When he was a real-estate developer and casino owner, Trump essentially got away with all manner of alleged skulduggery dating to his days as understudy to his father, thanks to the Trumps’ penchant for hiring crafty lawyers and exhausting prosecutors with delay tactics and countersuits. The son took an early lesson from the Trumps’ long fight in the early 1970s against federal charges of racial bias in renting their New York apartments, for which they hired the shady and ultimately disbarred lawyer Roy Cohn.
As Trump would later write, “We ended up making a minor settlement without admitting any guilt.”
He had much more to gloat about in the subsequent decades — cases for which the Trump Organization was held liable, but not its owner, or which ended with no-fault legal settlements and fines that he could pay and for the most part, shrug off. The firm was guilty of evading taxes. He embezzled money from his charitable foundation. He defrauded students at his sham real estate “university.” And Trump and his companies were hit with hundreds of liens and judgments over time for failing to pay contractors, suppliers, employees and others.
For Trump, the fines and the legal fees were just the cost of doing business.
Even as Trump was skirting legal lines in New York and New Jersey, he was always a high-society voice for tough-on-crime tactics against everyone else — consider his 1989 condemnation of the five Black and Latino teenagers wrongfully convicted of raping a Central Park jogger.
Given his successes at exploiting the system as a businessman — pushing envelopes, crossing lines and skating away from serious punishment — why wouldn’t Trump figure he could operate the same way as a politician and president? Accountability for thee, but not for me.
The man who now bleats daily about President Biden’s “weaponization of government” in 2016 led campaign rallies in chants of “Lock ‘er up!” against his Democratic rival, Hillary Clinton. As president, he pressured senior administration officials —unsuccessfully — to get the Justice Department and the IRS to follow through, and not just against Clinton.
“He was always telling me that we need to use the FBI and IRS to go after people — it was constant and obsessive and is just what he’s claiming is being done to him now,” John F. Kelly, Trump’s former White House chief of staff, told the New York Times. Former Atty. Gen.
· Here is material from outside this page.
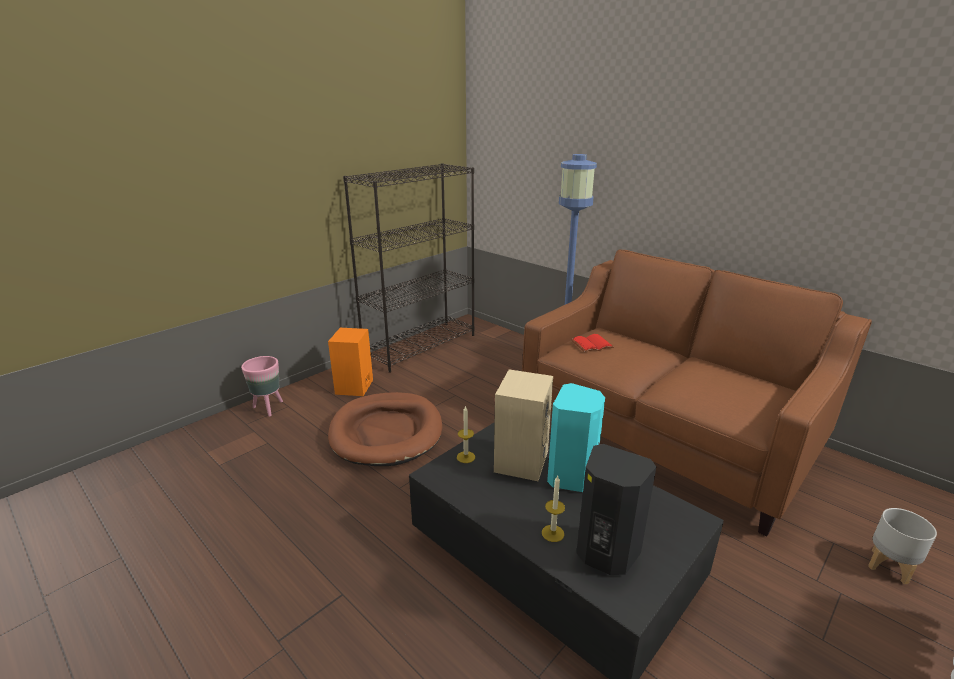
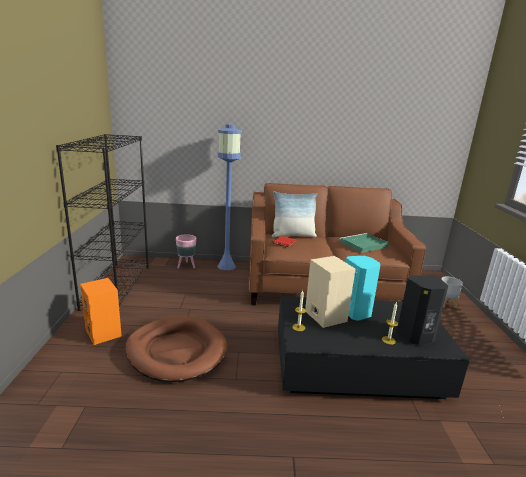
camera: 45 degrees left, 5 degrees down
pink planter [241,356,283,417] -> pink planter moved to [176,234,197,269]
none -> pillow [272,191,317,237]
none -> green tray [340,233,389,253]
William Barr and former national security advisor John Bolton, among other appointees, alleged similar score-settling pressure from Trump.
Ironically, this beneficiary of a system that favors the wealthy and well-connected built his political appeal by capitalizing on average Americans’ grievances against opportunistic “elites.” It takes one to know one, Trump has told them, and his marks lap it up. After eight years of this demagoguery, they believe him when he nonsensically says after each indictment that government thugs are “coming after you — and I’m just standing in their way.” And they send hundreds of millions to his political coffers.
It is because Trump commands such unflinching support from so many Republican voters that most party officials, including his rivals for the 2024 presidential nomination, also come to his defense. They echo his false whataboutism equating his own predicament with Biden’s supposed impunity and Hunter Biden’s supposed “sweetheart deal” on tax and gun charges.
Most of all, they echo his warped definition of the two-tier justice system. Trump recently compiled dozens of Republicans’ quotes in an email; it’s almost comical to see such fealty to the Dear Leader’s talking points on one screen. Of course, one of the quotes is from Speaker “My Kevin” McCarthy: “House Republicans will continue to uncover the truth about Biden Inc. and the two-tiered system of justice.”
But such echoes are dismaying. Here’s what presidential candidate and South Carolina Sen. Tim Scott said after Trump’s indictment for his efforts to overturn the 2020 election: “What we see today are two different tracks of justice. One for political opponents and another for the son of the current president.” Scott, the Senate’s only Black Republican, surely knows better than to define the justice system’s inequities that way.
Missing from nearly all Republicans’ rhetoric is mention of the more than 1,000 Americans charged to date for answering Trump’s summons to come to the Capitol on Jan. 6, 2021. If they did note that fact, the politicians might have to explain why all those people have been held accountable, but not the man who misled them into seeking to keep him in power.
And then those Republican politicians would be talking about the real two-tier system of justice. They can’t have that.